**Data listing:**
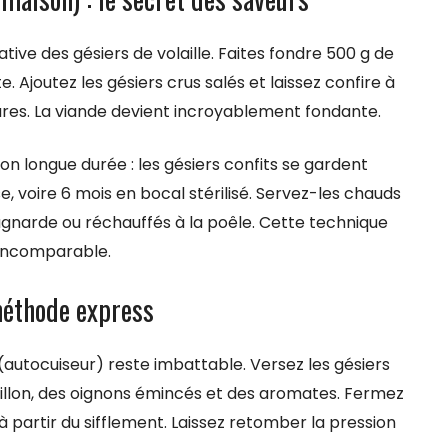
tive des gésiers de volaille. Faites fondre 500 g de
 Ajoutez les gésiers crus salés et laissez confire à
ures. La viande devient incroyablement fondante.
 longue durée : les gésiers confits se gardent
e, voire 6 mois en bocal stérilisé. Servez-les chauds
agnarde ou réchauffés à la poêle. Cette technique
 incomparable.
 méthode express
autocuiseur) reste imbattable. Versez les gésiers
uillon, des oignons émincés et des aromates. Fermez
 partir du sifflement. Laissez retomber la pression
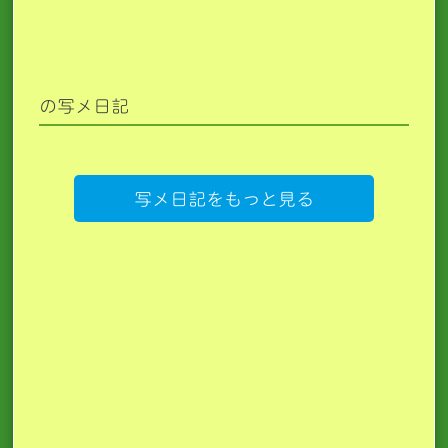
の写メ日記
写メ日記をもっと見る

**The task:** Everything in the entries must be written out exactly; the pictures stay out.

**Result:**
tive des gésiers de volaille. Faites fondre 500 g de
 Ajoutez les gésiers crus salés et laissez confire à
ures. La viande devient incroyablement fondante.
 longue durée : les gésiers confits se gardent
e, voire 6 mois en bocal stérilisé. Servez-les chauds
agnarde ou réchauffés à la poêle. Cette technique
 incomparable.
 méthode express
autocuiseur) reste imbattable. Versez les gésiers
uillon, des oignons émincés et des aromates. Fermez
 partir du sifflement. Laissez retomber la pression
の写メ日記
写メ日記をもっと見る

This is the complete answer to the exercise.